La infidelidad no es un fenómeno tan moderno. Lo que es moderno son los medios de comunicación y la divulgación de los problemas de pareja. La infidelidad, por el contrario, ha existido desde siempre. Y lo que es más, muchos hijos de padres infieles parecen muy propensos a repetir los patrones dejados por sus progenitores. Pero, ¿será que la infidelidad se hereda?

Algunos estudios han demostrado que el comportamiento infiel se puede asociar con una conducta aprendida de otros miembros de la familia. El aprendizaje del niño se relaciona con una actitud de imitación y fijación a los comportamientos de los jefes de la familia, generalmente sus padres.

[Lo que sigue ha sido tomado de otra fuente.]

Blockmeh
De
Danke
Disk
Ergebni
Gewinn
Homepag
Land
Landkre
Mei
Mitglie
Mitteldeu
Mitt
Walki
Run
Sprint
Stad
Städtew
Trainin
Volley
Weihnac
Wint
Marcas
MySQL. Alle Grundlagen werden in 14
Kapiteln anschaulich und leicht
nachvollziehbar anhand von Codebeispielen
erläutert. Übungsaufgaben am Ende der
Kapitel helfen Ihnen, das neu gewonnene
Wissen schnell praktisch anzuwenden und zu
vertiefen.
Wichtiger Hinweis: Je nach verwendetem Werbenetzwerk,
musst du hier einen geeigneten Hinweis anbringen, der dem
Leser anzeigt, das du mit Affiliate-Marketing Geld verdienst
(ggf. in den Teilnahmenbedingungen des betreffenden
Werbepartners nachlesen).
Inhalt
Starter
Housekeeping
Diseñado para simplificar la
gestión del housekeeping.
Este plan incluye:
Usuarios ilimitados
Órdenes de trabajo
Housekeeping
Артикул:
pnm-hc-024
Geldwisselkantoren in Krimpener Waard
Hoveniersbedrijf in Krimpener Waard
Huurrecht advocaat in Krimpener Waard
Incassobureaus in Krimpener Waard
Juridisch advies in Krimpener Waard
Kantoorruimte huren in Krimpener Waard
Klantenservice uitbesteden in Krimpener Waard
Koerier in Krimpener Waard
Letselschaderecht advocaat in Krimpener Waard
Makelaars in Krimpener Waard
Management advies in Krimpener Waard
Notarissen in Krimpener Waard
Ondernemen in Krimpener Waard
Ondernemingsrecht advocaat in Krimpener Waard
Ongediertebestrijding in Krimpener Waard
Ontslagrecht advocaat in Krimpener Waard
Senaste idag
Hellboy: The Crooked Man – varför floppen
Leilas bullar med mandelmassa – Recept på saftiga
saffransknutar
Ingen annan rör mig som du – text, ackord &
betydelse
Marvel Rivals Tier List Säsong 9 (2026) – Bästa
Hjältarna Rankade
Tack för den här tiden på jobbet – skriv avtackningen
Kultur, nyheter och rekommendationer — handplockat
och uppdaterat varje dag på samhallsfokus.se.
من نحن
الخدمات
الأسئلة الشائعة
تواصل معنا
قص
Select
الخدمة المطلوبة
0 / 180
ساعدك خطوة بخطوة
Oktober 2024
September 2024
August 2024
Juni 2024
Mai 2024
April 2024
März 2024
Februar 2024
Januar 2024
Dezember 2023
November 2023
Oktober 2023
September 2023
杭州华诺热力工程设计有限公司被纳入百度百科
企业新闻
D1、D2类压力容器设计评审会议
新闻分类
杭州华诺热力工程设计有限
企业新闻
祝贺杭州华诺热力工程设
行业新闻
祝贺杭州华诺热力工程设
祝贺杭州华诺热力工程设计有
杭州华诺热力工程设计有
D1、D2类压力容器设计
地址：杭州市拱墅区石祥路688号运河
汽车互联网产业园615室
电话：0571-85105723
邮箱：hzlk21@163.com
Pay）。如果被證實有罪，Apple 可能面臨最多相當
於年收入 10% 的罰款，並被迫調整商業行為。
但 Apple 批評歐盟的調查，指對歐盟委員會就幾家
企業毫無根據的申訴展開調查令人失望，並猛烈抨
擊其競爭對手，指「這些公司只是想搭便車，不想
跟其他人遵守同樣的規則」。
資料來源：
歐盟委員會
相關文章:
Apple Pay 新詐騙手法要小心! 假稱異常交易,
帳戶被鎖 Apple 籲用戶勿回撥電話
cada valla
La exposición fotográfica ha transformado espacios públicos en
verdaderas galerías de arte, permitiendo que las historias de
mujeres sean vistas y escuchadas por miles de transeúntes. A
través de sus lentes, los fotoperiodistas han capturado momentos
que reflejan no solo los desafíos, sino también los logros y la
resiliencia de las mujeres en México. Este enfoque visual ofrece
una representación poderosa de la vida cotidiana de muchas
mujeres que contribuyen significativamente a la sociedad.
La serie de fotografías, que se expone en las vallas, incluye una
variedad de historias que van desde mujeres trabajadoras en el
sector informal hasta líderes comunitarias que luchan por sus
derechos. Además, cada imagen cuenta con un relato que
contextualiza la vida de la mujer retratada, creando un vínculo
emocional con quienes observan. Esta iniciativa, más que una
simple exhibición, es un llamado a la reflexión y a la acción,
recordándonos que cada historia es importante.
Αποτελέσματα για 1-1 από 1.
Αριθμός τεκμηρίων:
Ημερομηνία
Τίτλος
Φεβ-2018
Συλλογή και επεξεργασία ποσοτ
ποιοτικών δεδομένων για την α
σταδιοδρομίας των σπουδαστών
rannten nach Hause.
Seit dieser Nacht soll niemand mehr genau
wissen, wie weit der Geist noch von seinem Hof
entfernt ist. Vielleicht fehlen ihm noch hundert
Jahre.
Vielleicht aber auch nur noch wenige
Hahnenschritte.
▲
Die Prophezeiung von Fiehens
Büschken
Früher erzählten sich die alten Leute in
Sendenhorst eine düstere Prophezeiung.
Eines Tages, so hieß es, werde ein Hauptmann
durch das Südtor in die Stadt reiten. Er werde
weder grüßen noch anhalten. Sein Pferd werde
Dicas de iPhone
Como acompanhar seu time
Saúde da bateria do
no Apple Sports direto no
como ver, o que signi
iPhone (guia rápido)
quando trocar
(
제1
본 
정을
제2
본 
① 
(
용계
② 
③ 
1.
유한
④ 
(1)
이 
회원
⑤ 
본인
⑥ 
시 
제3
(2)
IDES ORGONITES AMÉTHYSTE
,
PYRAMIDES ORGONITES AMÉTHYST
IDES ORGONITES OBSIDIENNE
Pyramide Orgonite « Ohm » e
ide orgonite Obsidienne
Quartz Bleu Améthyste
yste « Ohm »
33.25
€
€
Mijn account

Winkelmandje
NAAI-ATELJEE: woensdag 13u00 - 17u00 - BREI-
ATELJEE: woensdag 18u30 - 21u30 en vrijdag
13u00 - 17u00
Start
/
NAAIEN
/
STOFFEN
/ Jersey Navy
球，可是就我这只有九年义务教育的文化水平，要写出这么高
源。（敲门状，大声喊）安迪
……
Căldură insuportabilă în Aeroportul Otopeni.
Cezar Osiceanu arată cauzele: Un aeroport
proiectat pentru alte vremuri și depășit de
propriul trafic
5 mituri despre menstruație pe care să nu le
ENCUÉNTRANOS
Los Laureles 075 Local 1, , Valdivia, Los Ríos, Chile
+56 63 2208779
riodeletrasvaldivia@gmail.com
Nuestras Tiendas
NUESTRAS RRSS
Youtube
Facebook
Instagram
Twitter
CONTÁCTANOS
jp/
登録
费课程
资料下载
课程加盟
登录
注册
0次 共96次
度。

Pero la verdad no puede ser tan simple ya que la infidelidad tiene en mucho que ver con los patrones sociales a los cuáles pertenece la persona infiel. Cuando hablamos de patrones sociales nos referimos al entorno en el que nace y crece el niño en cuestión. Por ejemplo, en una sociedad machista es de esperar un alto número de infidelidades por parte de los hombres por la actitud permisiva de las instituciones sociales. Se observa como natural que los hombres sean promiscuos, y se le da mucha importancia al rol de mujer “correcta”, que por su comportamiento moral intachable es la base de la familia y el orden en el hogar.

De forma que, aunque puede existir un patrón de infidelidad dentro de las familias, esto no necesariamente responde a herencia. Los investigadores aclaran que tener padres infieles no nos obliga necesariamente a repetir las mismas actitudes y comportamientos. Aunque hay algunos rasgos generales de la personalidad que podrían tener un componente genético, la mayoría de la “herencia” asociada a la infidelidad tiene que ver con elementos de la sociedad e imitaciones de la conducta del jefe de familia.

Podemos recalcar que, aunque los patrones intergeneracionales son importantes en la conducta de infidelidad, también afecta mucho el entorno social que nos rodea y los roles que decidimos copiar. La infidelidad parental al parecer puede causar que los hijos confíen menos en los demás, sobre todo dentro de sus relaciones románticas. Pero hasta ahora, los investigadores no han encontrado ninguna asociación biológica ni genética que explique los hallazgos.

Los mensajes que damos a nuestros hijos desde tierna edad tienen mucho valor. Pueden motivarlos a llevar una relación satisfactoria con sus propios padres y la sociedad, o pueden causar una importante marca que afectará su carácter de manera inconsciente.